すると、なんともタマゲタことに、「ズシン、ズシン」のはずのティラノサウルスが上体をうんと前傾させて、尾をピンと張って物凄いスピードで疾走しているではありませんか。そればかりかチビッコ三兄弟恐竜は互いに協力して狩をしているのです。脳ミソなんかコンナに小さくて、普段は陽だまりでジッとしていることしかできないはずの恐竜が!
「トカゲみたい」とガールフレンドに嫌われるのを覚悟で、ボクは目からウロコを落としました。
トカゲの仲間で、変温動物で、緩慢な動きしかできないはずの恐竜は、ボクが小学生から大人になるまでのあいだに、鳥の仲間になり、恒温動物かも知れず、もしかしたら子育てさえしていた可能性すらある生き物に変わっていたのです。
デモネ、ミナサン。これだって怪しいものです。映画のように琥珀から取り出したDNAをもとに恐竜を復活させられればハッキリするのでしょうが、今のところ証拠は何千万年も前に骨だった石しかないのですから。もしかしたら「ヤッパリ恐竜はズシン、ズシンだった」とならない可能性はゼロじゃありません。

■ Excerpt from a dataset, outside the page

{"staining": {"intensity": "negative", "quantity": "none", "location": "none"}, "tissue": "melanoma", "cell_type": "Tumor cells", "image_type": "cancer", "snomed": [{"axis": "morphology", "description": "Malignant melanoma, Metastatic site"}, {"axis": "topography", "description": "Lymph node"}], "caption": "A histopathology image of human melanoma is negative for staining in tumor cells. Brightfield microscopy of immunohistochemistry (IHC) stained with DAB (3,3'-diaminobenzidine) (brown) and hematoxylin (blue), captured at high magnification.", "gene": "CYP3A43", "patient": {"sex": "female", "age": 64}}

日本人の平均寿命は80歳と少しですから、十分幸運であれば、このボクにもあと半世紀ほどの人生が残されていることになります。その50年のあいだに、もう一度くらい恐竜同様のビッグサプライズがあるといいな、と日々思っているのです。もちろん、一般人がごく普通に生活しているぶんにはイタクモカユクモない範囲で。

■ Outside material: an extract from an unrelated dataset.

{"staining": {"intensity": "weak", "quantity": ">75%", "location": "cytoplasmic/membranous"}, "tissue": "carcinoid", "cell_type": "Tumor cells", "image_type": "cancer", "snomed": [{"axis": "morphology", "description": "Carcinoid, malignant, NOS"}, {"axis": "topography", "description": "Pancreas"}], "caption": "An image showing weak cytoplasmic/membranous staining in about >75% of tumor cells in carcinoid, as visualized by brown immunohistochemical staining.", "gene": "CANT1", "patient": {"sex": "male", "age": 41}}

そこで、チョット考えて見たのですが、霊魂の存在なんてのはドウデショウ?
オコトワリしておきますが、ボクにはコレッポッチの霊感もありませんし、妙な宗教団体に属しているということもありません。ですが、この辺りに今世紀最初の大発見が隠されているとしたら大変キョウミ深いと思われるのデス。

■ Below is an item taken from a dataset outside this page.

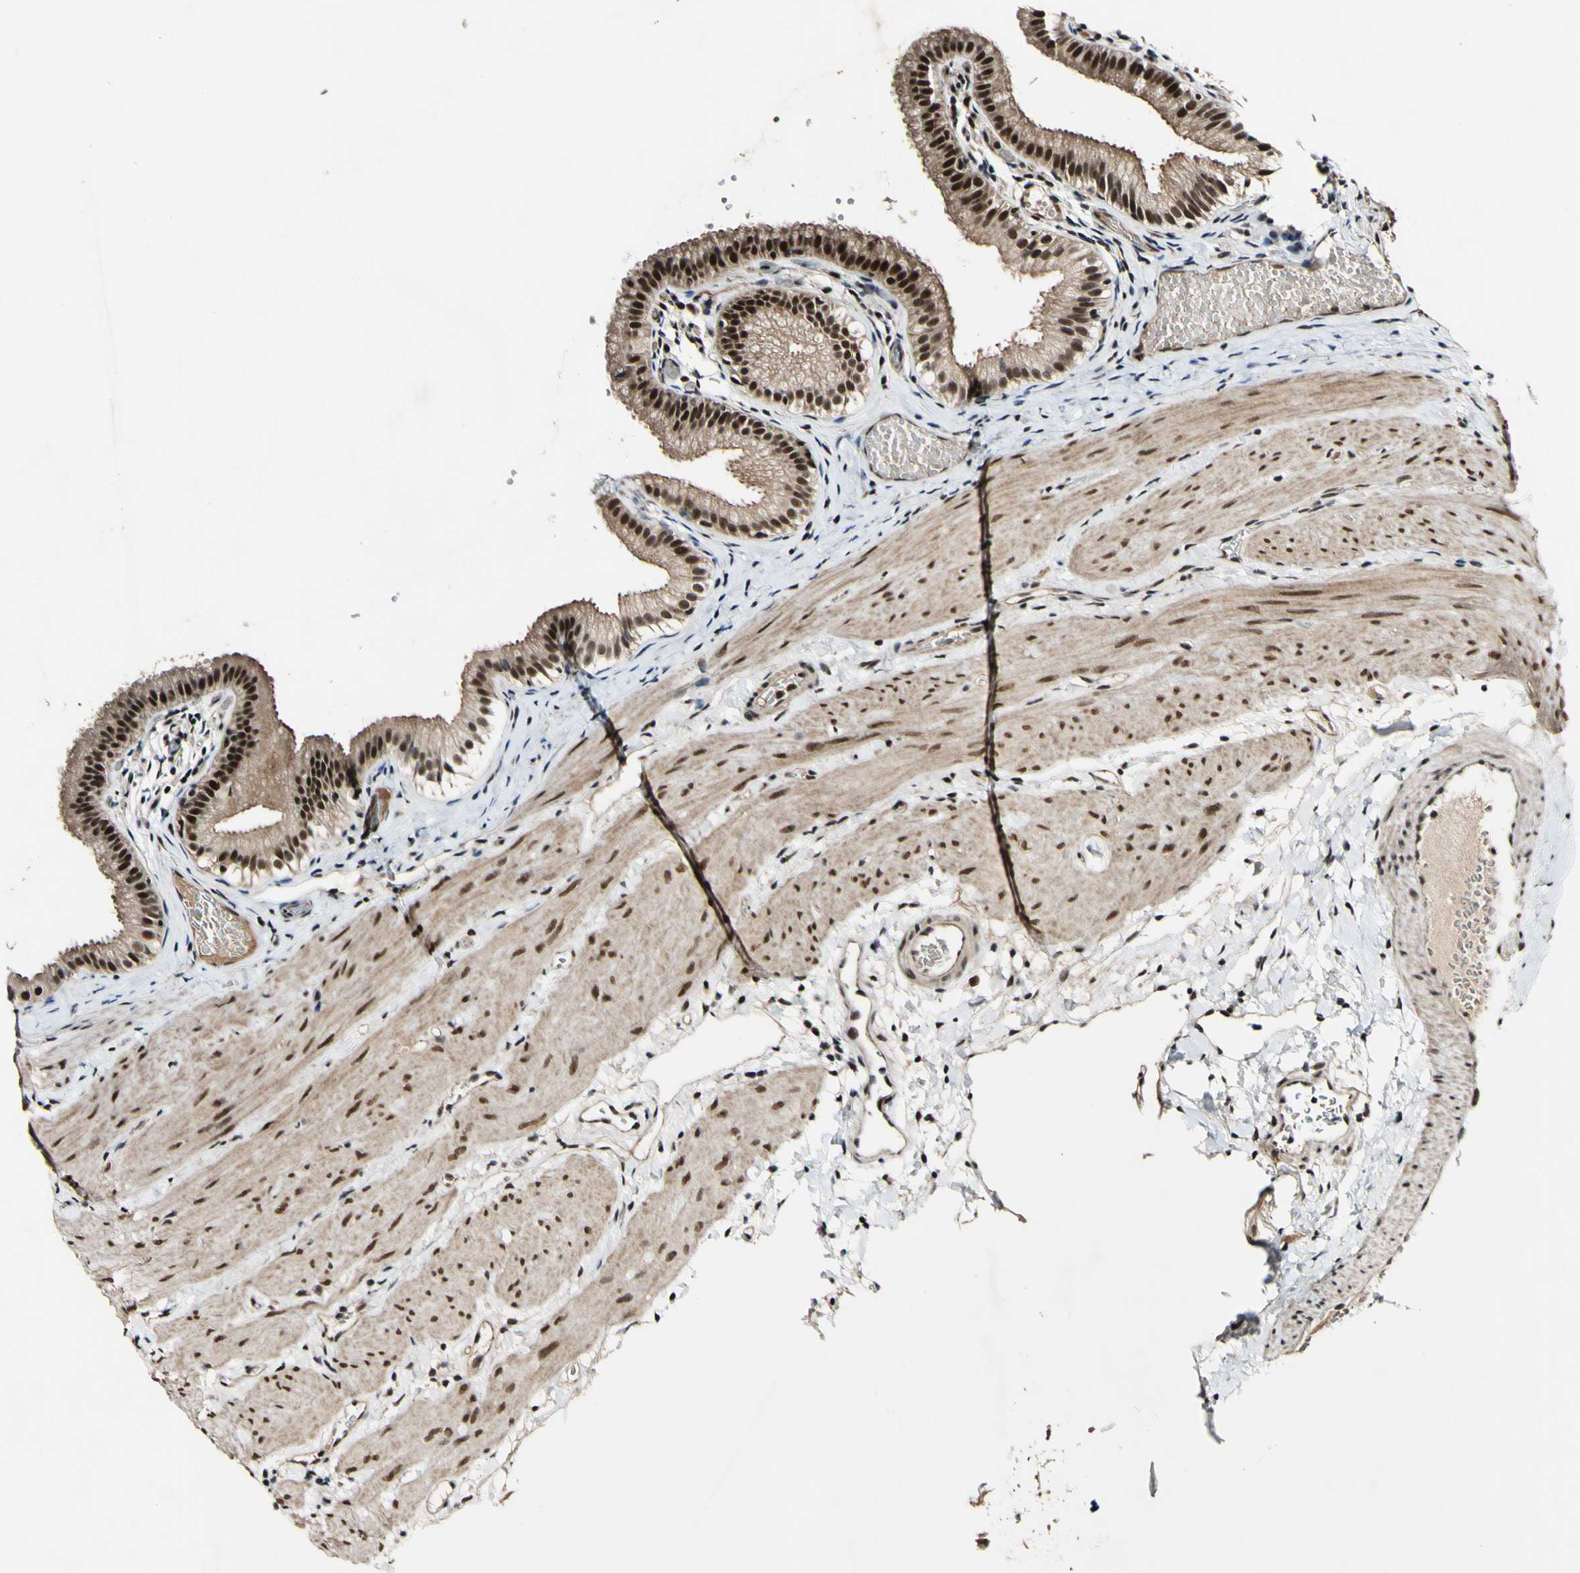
{"staining": {"intensity": "strong", "quantity": ">75%", "location": "cytoplasmic/membranous,nuclear"}, "tissue": "gallbladder", "cell_type": "Glandular cells", "image_type": "normal", "snomed": [{"axis": "morphology", "description": "Normal tissue, NOS"}, {"axis": "topography", "description": "Gallbladder"}], "caption": "The image displays staining of unremarkable gallbladder, revealing strong cytoplasmic/membranous,nuclear protein staining (brown color) within glandular cells.", "gene": "POLR2F", "patient": {"sex": "female", "age": 26}}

その存在を感じたことのある人は沢山いると思いますが、カミサマに誓って存在すると言える人は少ないのではないでしょうか。また「そんなものは絶対にいない」と強硬に否定する人も少なくないと思います。霊感のカケラもないボクは幸いにして、ソレを感じたことも見たこともありません(感じたいとも見たいとも思いません)。そして「今の科学」では、ソレの存在を証明できていません。ですが、存在を科学的に証明できてはいないけれども、科学的に否定もできていないのです。つまりいるのか、いないのかは誰にも証明できていないのです。
デモネ、ミナサン。思い出してみてください。ニュートンが万有引力の法則を発見する前にもリンゴは樹から落ちていましたし、電子顕微鏡が発明される前にもウィルスは存在していました。「今の科学」で見えないだけで、ホントは身の回りにフツーに存在しているのかもしれません。